OK, enough of this self-flatulating history lesson,

Every human, everywhere…

I really wanted to talk about what we do with ol’ Samson, now. Because, sure, Samson’s 13, so in computer years, he’s an ancient ol’ fuck, but he hasn’t stopped growing, and has zero experience not finding new shit to do.

That’s where we come to my friend with the restaurant’s Hikvision DVR. It’s around the same age, but nice for it’s time. 32 channels, and over 16 can still record in 720P at 30FPS, so for an HD-TVI straggler, it’s actually quite a trooper. I spent time with him and another friend running those BNC/RG59 cables everywhere around his property just to catch segments of rooms, since the low resolution means you have to be practically right next to someone’s face to pick it out of a lineup. Don’t forget, though: 720P is what started “HD”, so… what a time to be alive…

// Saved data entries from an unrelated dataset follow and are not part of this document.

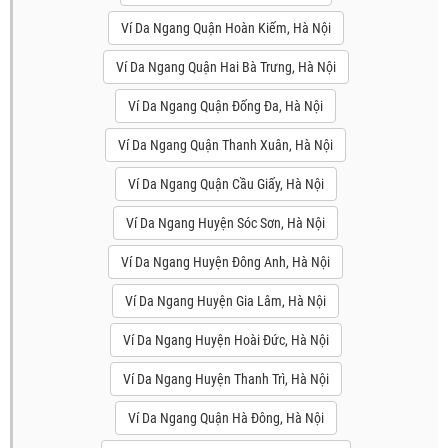
Ví Da Ngang Quận Hoàn Kiếm, Hà Nội
Ví Da Ngang Quận Hai Bà Trưng, Hà Nội
Ví Da Ngang Quận Đống Đa, Hà Nội
Ví Da Ngang Quận Thanh Xuân, Hà Nội
Ví Da Ngang Quận Cầu Giấy, Hà Nội
Ví Da Ngang Huyện Sóc Sơn, Hà Nội
Ví Da Ngang Huyện Đông Anh, Hà Nội
Ví Da Ngang Huyện Gia Lâm, Hà Nội
Ví Da Ngang Huyện Hoài Đức, Hà Nội
Ví Da Ngang Huyện Thanh Trì, Hà Nội
Ví Da Ngang Quận Hà Đông, Hà Nội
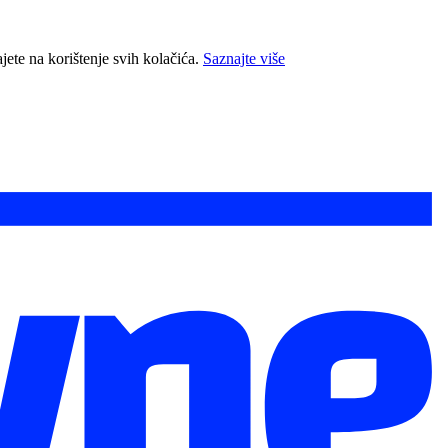
jete na korištenje svih kolačića.
Saznajte više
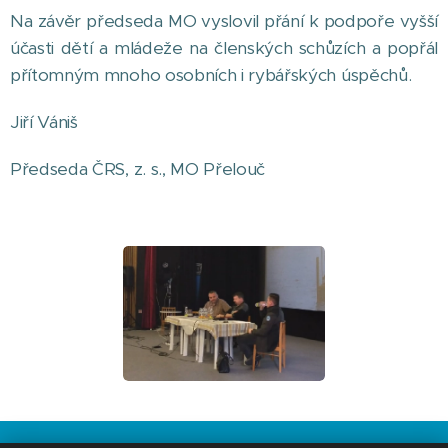
Na závěr předseda MO vyslovil přání k podpoře vyšší
účasti dětí a mládeže na členských schůzích a popřál
přítomným mnoho osobních i rybářských úspěchů.
Jiří Vániš
Předseda ČRS, z. s., MO Přelouč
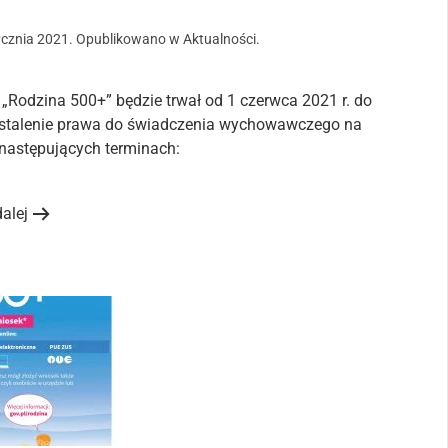
ycznia 2021
. Opublikowano w
Aktualności
.
Rodzina 500+” będzie trwał od 1 czerwca 2021 r. do
ustalenie prawa do świadczenia wychowawczego na
następujących terminach:
dalej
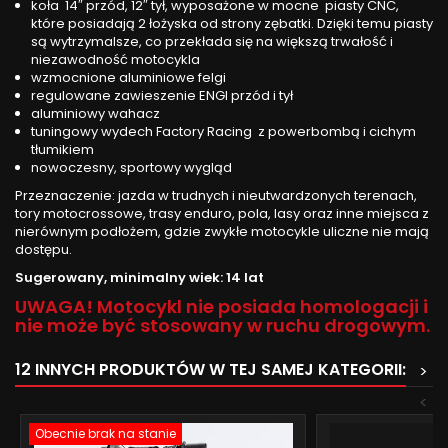
koła 14″ przód, 12″ tył, wyposażone w mocne piasty CNC,
które posiadają 2 łożyska od strony zębatki. Dzięki temu piasty
są wytrzymalsze, co przekłada się na większą trwałość i
niezawodność motocykla
wzmocnione aluminiowe felgi
regulowane zawieszenie ENGI przód i tył
aluminiowy wahacz
tuningowy wydech Factory Racing z powerbombą i cichym
tłumikiem
nowoczesny, sportowy wygląd
Przeznaczenie: jazda w trudnych i nieutwardzonych terenach,
tory motocrossowe, trasy enduro, pola, lasy oraz inne miejsca z
nierównym podłożem, gdzie zwykłe motocykle uliczne nie mają
dostępu.
Sugerowany, minimalny wiek: 14 lat
UWAGA! Motocykl nie posiada homologacji i
nie może być stosowany w ruchu drogowym.
12 INNYCH PRODUKTÓW W TEJ SAMEJ KATEGORII:
>
<
Obecnie brak na stanie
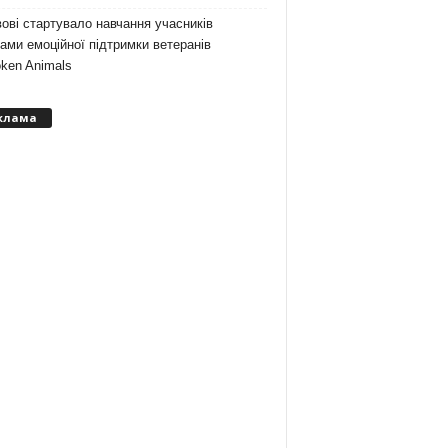
ові стартувало навчання учасників
ами емоційної підтримки ветеранів
ken Animals
клама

I’ve told my friend he should probably upgrade to IP cameras, since they’re so much more efficient, and he did – we cover about as much of the property with around eight 4MP and 8MP Dahuas (our Hik-market traitors), but it’s hard to get rid of something when so much time and energy has been spent setting it up, and keeping it going, and the Hikvision is still (incredibly) working, and it’s relatively good at catching the odd shit when you have 32 cameras lurking around.

So my friend’s like, “can we get more like 7 months of record time out of the DVR?” and I’m like, “probably not”, but I look into it, and what do I find? One single manual page describing the totally obscure feature of recording to network shares, and literally zero discussion of anyone doing it anywhere. Seriously? Does anyone believe for a second, if nobody’s bragged on the internet about doing it yet, it might actually work?

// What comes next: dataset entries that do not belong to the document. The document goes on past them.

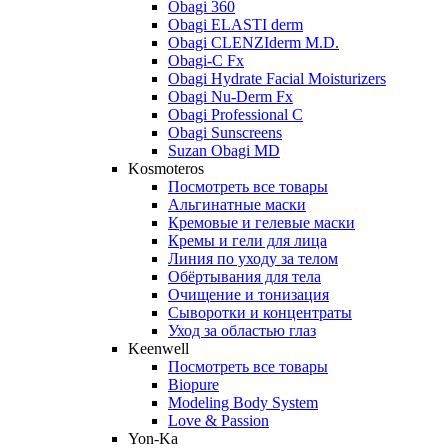
Obagi 360
Obagi ELASTI derm
Obagi CLENZIderm M.D.
Obagi-C Fx
Obagi Hydrate Facial Moisturizers
Obagi Nu-Derm Fx
Obagi Professional C
Obagi Sunscreens
Suzan Obagi MD
Kosmoteros
Посмотреть все товары
Альгинатные маски
Кремовые и гелевые маски
Кремы и гели для лица
Линия по уходу за телом
Обёртывания для тела
Очищение и тонизация
Сыворотки и концентраты
Уход за областью глаз
Keenwell
Посмотреть все товары
Biopure
Modeling Body System
Love & Passion
Yon-Ka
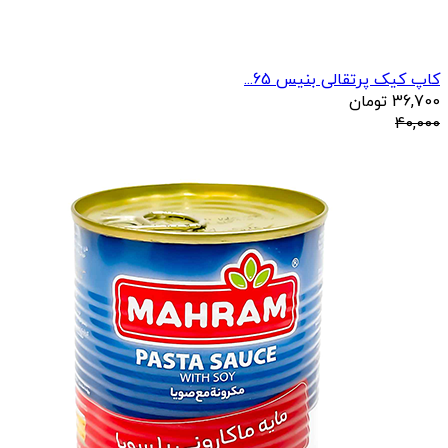
کاپ کیک پرتقالی بنیس 65...
36,700
تومان
40,000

Seriously, though, let me be clear. I am not recommending anyone do this themselves, unless you’re in the same legacy quagmire position (even then, still not recommending it). Get some decent IP cameras, like 4MP+ Starlights with 1/8″ sensors. They’re so much better, no matter the cost differential. The value gained from the quality of picture and increased coverage from higher resolution you’ll get, the two systems are completely incomparable.

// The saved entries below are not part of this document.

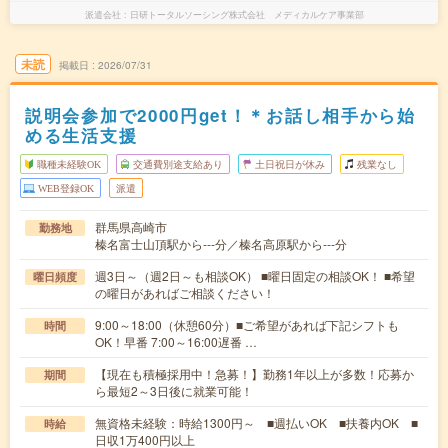
派遣会社
日研トータルソーシング株式会社 メディカルケア事業部
未読
掲載日
2026/07/31
説明会参加で2000円get！＊お話し相手から始
める生活支援
職種未経験OK
交通費別途支給あり
土日祝日が休み
残業なし
WEB登録OK
派遣
群馬県高崎市
勤務地
榛名富士山頂駅から---分／榛名高原駅から---分
週3日～（週2日～も相談OK） ■曜日固定の相談OK！ ■希望
曜日頻度
の曜日があればご相談ください！
9:00～18:00（休憩60分）■ご希望があれば下記シフトも
時間
OK！早番 7:00～16:00遅番 …
【現在も積極採用中！急募！】勤務1年以上が多数！応募か
期間
ら最短2～3日後に就業可能！
無資格未経験：時給1300円～ ■週払いOK ■扶養内OK ■
時給
日収1万400円以上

But, if you want to keep a 13-yo DVR limping along (and I do mean limping), you can smelling-salts revive it with as much as 14.5TB block storage, essentially a metric shit ton of recording time for a barely-HD DVR. Note, the DVR will consume said agnostic storage with its (ahem) unique, proprietary filesystem, which is unlike anything on any other digital device we are aware of, so you have been warned. Or, the other option is to take your chances creating a file share for the DVR with NFS. Having used both protocols for performance-sensitive tasks, ISCSI was a no-brainer, especially when considering there’s only one RJ45 port on the DVR (don’t engineers think of everything?) and there’s no vlan support to isolate the L2 network.

As far as the NFS goes, no, I did not try it, and I wouldn’t bother since it’s likely to be a major headache and disappointment. But I do admit, if ol’ Hikkie-poo would have taken both simultaneously, I’d have thrown the two of them at it, since my friend cares way less about the time it takes to pull video than the virtual insurance plan long amounts of record time provides him in regards to being able to produce evidence for law enforcement.

So, how does it work? Meh … fine? I think that’s about as excited a response as you’ll get out of me. But it _does_ work. And while the recording playback responsiveness leaves a little (lot) to be desired, it’s definitely a feat to see this old thing that, by all accounts, shouldn’t even be functioning anymore, let alone just about doubling its record time, thanks to some other, equally ancient, oft ignored motherboard from my past I was considering donating somewhere, despite having such history it survived being named something as douche-adjacent as Samson.

And since Samson bulked up to a burly 16 4TB drives, he’s got about 45TB of space ala mirrored zraid2 pools (two spares), so now he runs Proxmox, and in addition to the Hikvision DVR tent revival, Samson’s going to use the other 30TB to migrate us towards the 20-year-old Zoneminder… now that’s progress!

Questions? Comments? Snark-laden insults?